B. La matérialité du manquement aux délais légaux
Le compte de campagne devait être déposé avant le 19 août 2022, mais l’intéressé n’a effectué cette démarche que le 14 novembre suivant. Ce retard substantiel de près de trois mois prive la Commission nationale de sa capacité à exercer sa mission de contrôle dans les délais requis. Le juge constitutionnel relève qu’aucune circonstance particulière ne permettait d’expliquer ce non-respect des prescriptions temporelles fixées par le législateur de manière impérative. La méconnaissance des obligations résultant de l’article L. 52-12 du code électoral est alors établie de manière objective par le constat de la tardiveté. Ce manquement formel fragilise l’équilibre global du système de surveillance en rendant la vérification de la régularité des fonds difficilement opérante par l’administration.
II. La mise en œuvre d’une sanction électorale proportionnée
A. L’appréciation souveraine de la gravité de la faute
L’article L.O. 136-1 prévoit que le Conseil peut déclarer inéligible le candidat en cas de « manquement d’une particulière gravité aux règles de financement ». La jurisprudence constitutionnelle considère traditionnellement que le dépôt hors délai, surtout lorsqu’il est massif, revêt un caractère de gravité suffisant pour être sanctionné. Dans cette espèce, l’absence d’observations produites par le candidat durant l’instruction ne permet donc pas de nuancer la sévérité du constat opéré initialement. Les juges estiment ici que la volonté de fraude n’est pas nécessaire dès lors que la méconnaissance des règles est manifeste et non justifiée. La qualification de particulière gravité découle de la durée importante du retard qui excède largement les simples aléas administratifs rencontrés par les candidats.
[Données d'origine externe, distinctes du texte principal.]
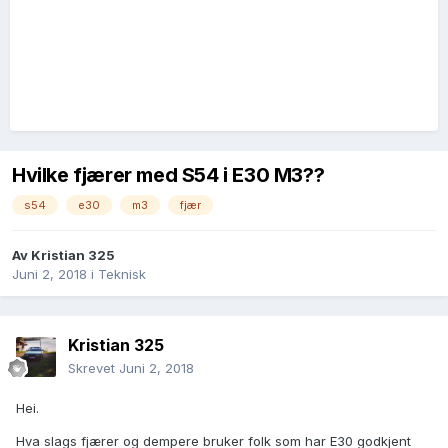
Hvilke fjærer med S54 i E30 M3??
s54
e30
m3
fjær
Av
Kristian 325
Juni 2, 2018
i
Teknisk
Kristian 325
Skrevet
Juni 2, 2018
Hei.
Hva slags fjærer og dempere bruker folk som har E30 godkjent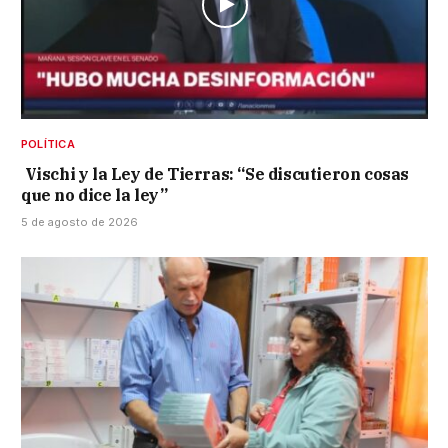
POLÍTICA
Vischi y la Ley de Tierras: “Se discutieron cosas
que no dice la ley”
5 de agosto de 2026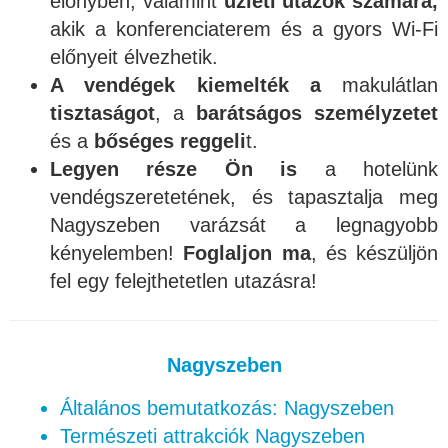
előnyben, valamint
üzleti utazók számára,
akik a konferenciaterem és a gyors Wi-Fi
előnyeit élvezhetik.
A vendégek kiemelték a
makulátlan
tisztaságot
, a
barátságos személyzetet
és a
bőséges reggeli
t.
Legyen része Ön is
a hotelünk
vendégszeretetének, és tapasztalja meg
Nagyszeben varázsát a legnagyobb
kényelemben!
Foglaljon ma
, és készüljön
fel egy felejthetetlen utazásra!
Nagyszeben
Általános bemutatkozás: Nagyszeben
Természeti attrakciók Nagyszeben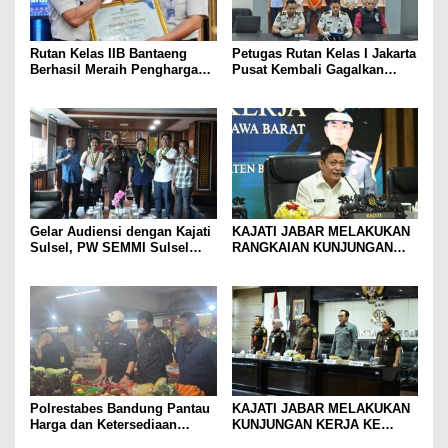
Rutan Kelas IIB Bantaeng
Petugas Rutan Kelas I Jakarta
Berhasil Meraih Penghargaan
Pusat Kembali Gagalkan
Capaian Kinerja Terbaik II
Penyelundupan Diduga Sabu
Semester I Tahun 2026
yang Disembunyikan di
Pakaian Dalam Pengunjung
Gelar Audiensi dengan Kajati
KAJATI JABAR MELAKUKAN
Sulsel, PW SEMMI Sulsel
RANGKAIAN KUNJUNGAN
siap kolaborasi dan dukung
KERJA KE KEJAKSAAN
penguatan penegakan hukum
NEGERI KOTA BOGOR,
KEJAKSAAN NEGERI
KABUPATEN BOGOR, DAN
KEJAKSAAN NEGERI DEPOK
Polrestabes Bandung Pantau
KAJATI JABAR MELAKUKAN
Harga dan Ketersediaan
KUNJUNGAN KERJA KE
Bahan Pokok di Pasar
KEJAKSAAN NEGERI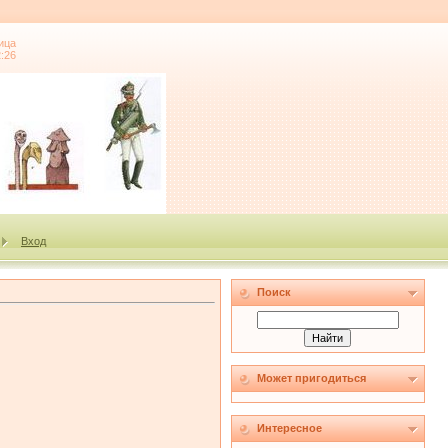
ица
2:26
Вход
Поиск
Может пригодиться
Интересное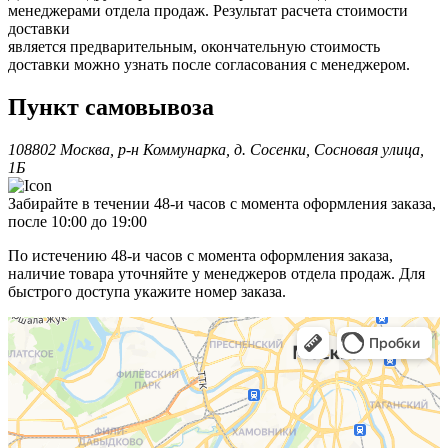
менеджерами отдела продаж. Результат расчета стоимости
доставки
является предварительным, окончательную стоимость
доставки можно узнать после согласования с менеджером.
Пункт самовывоза
108802 Москва, р-н Коммунарка, д. Сосенки, Сосновая улица,
1Б
Забирайте в течении 48-и часов с момента оформления заказа,
после 10:00 до 19:00
По истечению 48-и часов с момента оформления заказа,
наличие товара уточняйте у менеджеров отдела продаж. Для
быстрого доступа укажите номер заказа.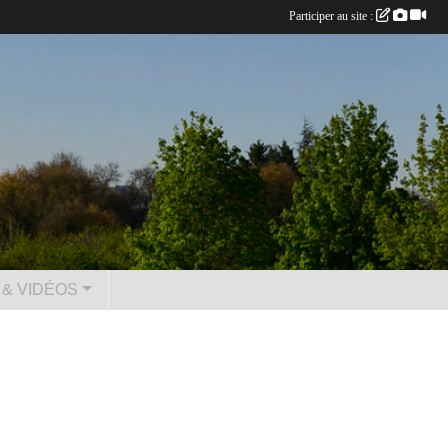
Participer au site :
& VIDÉOS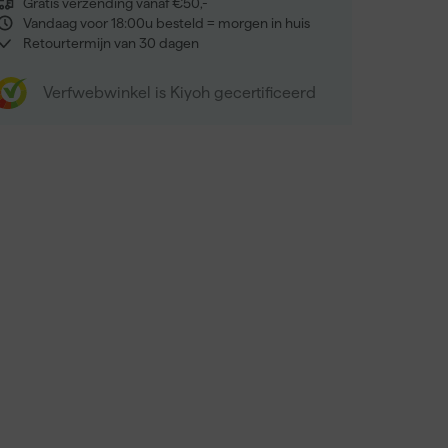
Gratis verzending vanaf €50,-
Vandaag voor 18:00u besteld = morgen in huis
Retourtermijn van 30 dagen
Verfwebwinkel is Kiyoh gecertificeerd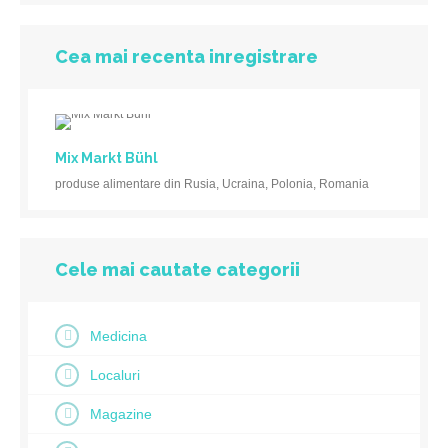
Cea mai recenta inregistrare
Mix Markt Bühl
produse alimentare din Rusia, Ucraina, Polonia, Romania
Cele mai cautate categorii
Medicina
Localuri
Magazine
B. La portée de l’inéligibilité dans le contentieux électoral
Le Conseil constitutionnel prononce une inéligibilité d’un an, ce qui correspond à une application ferme du pouvoir de sanction qui lui est ainsi conféré. Cette décision s’inscrit dans une ligne jurisprudentielle constante visant à assurer l’effectivité des règles de financement public et privé de la vie démocratique. La sanction de l’inéligibilité protège également l’ordre public électoral en écartant temporairement des mandats les citoyens qui ne respectent pas les principes de probité. Elle constitue un avertissement pour les futurs postulants sur la nécessité d’une gestion rigoureuse et diligente de leurs obligations comptables durant les scrutins. La décision confirme enfin que la transparence financière demeure une condition indispensable à la validité juridique de toute candidature aux fonctions législatives nationales.